Um ruído oco soou, Liah e Julio olharam para a mesma direção – a porta da sala da diretoria da Rudá. Quando ela se abriu, a cabeça de Bernardo surgiu, com um sorriso nos lábios, olhando para o casal e para a aluna ali sentada. Liz viu todo rodar quando se levantou, segurou no ombro de Liah para não cair, e ainda assim tentou sorrir, como se dissesse, inutilmente, que estava tudo bem. Não soube se Bernardo acreditou na sua péssima atuação, ou se ele ignorou seu comportamento estranho, mas o diretor apenas os cumprimentou, mantendo os olhos em Liah, e dela, os rolando até Liz.

- Então, a nossa querida Liz aceitou o cargo de tradutora oficial do Torneiro Tribruxo? – Ele falou, com um sorriso no rosto bronzeado.
- Ah, sim! – Liah parecia esplendida – Liz aceitou! Ela já está a par de tudo sobre o Torneio, e ficou encarregada de mostrar a escola para nossos visitantes...
- Ah, agradecemos muito, Liz! – Bernardo falou sinceramente – Sabe como é, nem todos em Korõaran falam inglês, e nossos visitantes muito menos falam português...
- Não é nada, Diretor! Eu fico feliz por ser útil... – Liz tentou mais uma vez sorrir.

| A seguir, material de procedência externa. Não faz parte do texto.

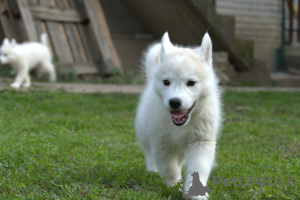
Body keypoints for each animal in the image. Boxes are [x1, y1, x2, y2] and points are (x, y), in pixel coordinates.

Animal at [135, 32, 221, 199]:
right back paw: (152, 171)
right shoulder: (161, 144)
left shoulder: (201, 142)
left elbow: (198, 168)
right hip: (145, 135)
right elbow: (169, 169)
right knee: (149, 154)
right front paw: (174, 187)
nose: (174, 102)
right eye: (166, 82)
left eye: (191, 83)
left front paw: (195, 194)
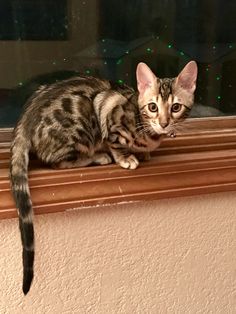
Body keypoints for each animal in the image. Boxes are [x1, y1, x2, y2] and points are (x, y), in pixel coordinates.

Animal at [9, 60, 197, 294]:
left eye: (175, 107)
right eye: (153, 107)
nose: (163, 123)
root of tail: (25, 120)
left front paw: (143, 153)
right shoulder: (110, 111)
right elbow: (115, 142)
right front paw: (126, 157)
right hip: (81, 124)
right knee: (56, 161)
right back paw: (97, 157)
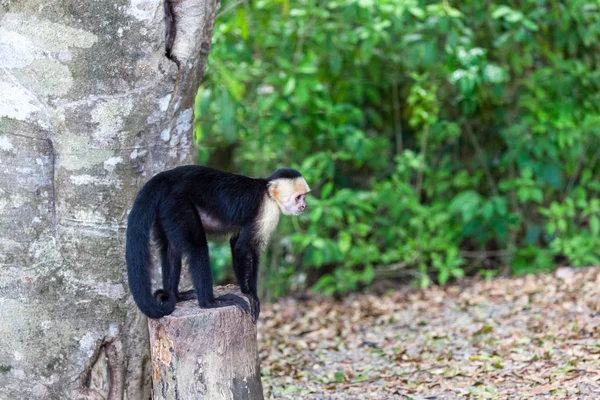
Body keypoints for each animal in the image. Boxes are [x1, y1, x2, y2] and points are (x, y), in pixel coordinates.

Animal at [125, 164, 312, 324]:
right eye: (298, 197)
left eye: (304, 197)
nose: (304, 205)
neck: (268, 193)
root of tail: (168, 176)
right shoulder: (268, 210)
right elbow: (243, 247)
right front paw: (250, 293)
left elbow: (236, 242)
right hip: (177, 202)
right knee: (197, 247)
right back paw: (209, 302)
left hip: (165, 208)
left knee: (172, 249)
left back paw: (176, 296)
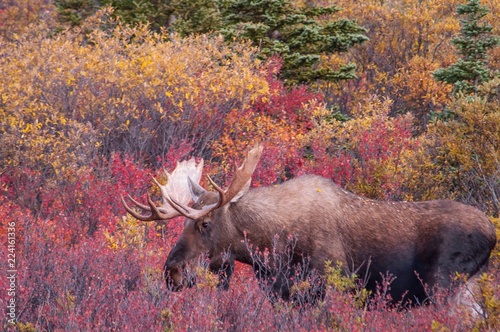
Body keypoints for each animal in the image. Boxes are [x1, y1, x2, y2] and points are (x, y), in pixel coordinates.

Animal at [122, 143, 496, 306]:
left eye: (204, 223)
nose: (172, 271)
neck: (270, 248)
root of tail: (492, 234)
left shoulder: (330, 282)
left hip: (444, 286)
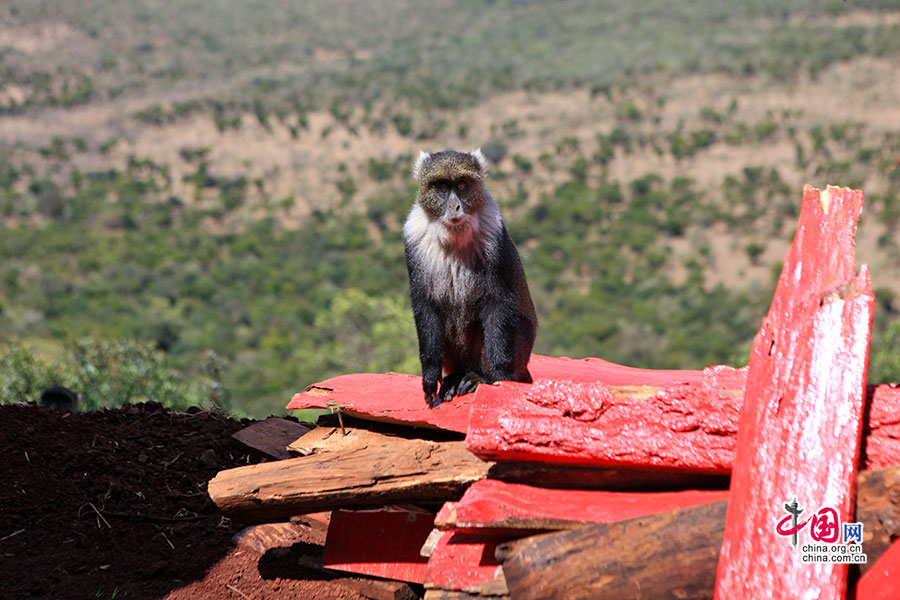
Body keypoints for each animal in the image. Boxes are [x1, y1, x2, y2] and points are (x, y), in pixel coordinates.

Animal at [400, 149, 536, 408]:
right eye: (443, 187)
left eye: (462, 185)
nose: (455, 206)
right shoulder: (413, 242)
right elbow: (425, 304)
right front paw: (430, 376)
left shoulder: (494, 236)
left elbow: (498, 301)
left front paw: (499, 378)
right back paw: (455, 377)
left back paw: (479, 377)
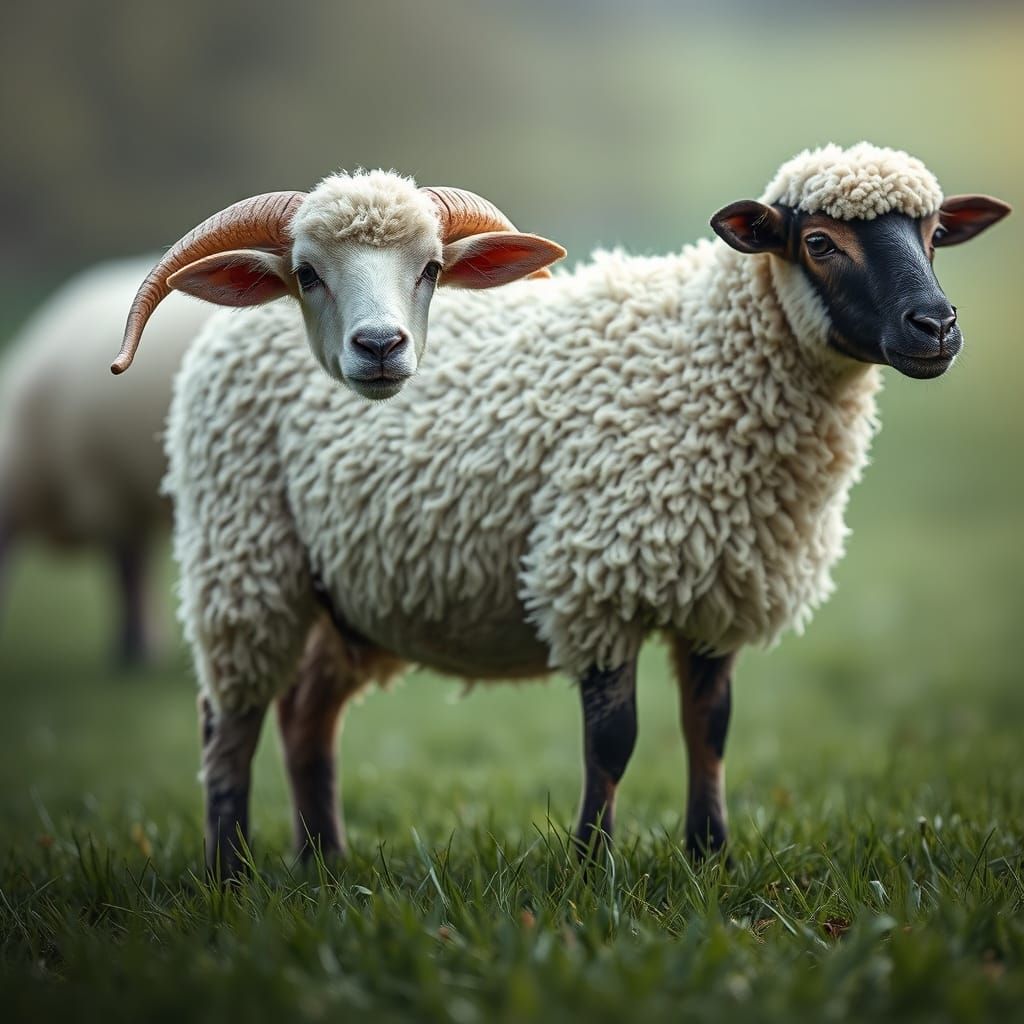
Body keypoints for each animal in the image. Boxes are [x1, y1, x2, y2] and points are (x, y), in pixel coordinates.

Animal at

- Liah, você tinha razão... Eles vão antecipar a vinda... Estarão chegando na segunda semana de dezembro.

Liah estremeceu. Liz sentiu o choque em seu corpo, já que ainda mantinha a mão em seu ombro. Julio ficou alerta, olhando para a amada.

- Então... Dentro de um mês? – Liah estava mais branca que o seu normal.
- Sim... Acho que aquela suas observações aos alunos já pode ser praticada... Por favor, venham os dois e peçam a Mariú e Rosário para comparecerem à minha sala hoje, após o término das aulas do dia. Temos que correr contra o tempo agora.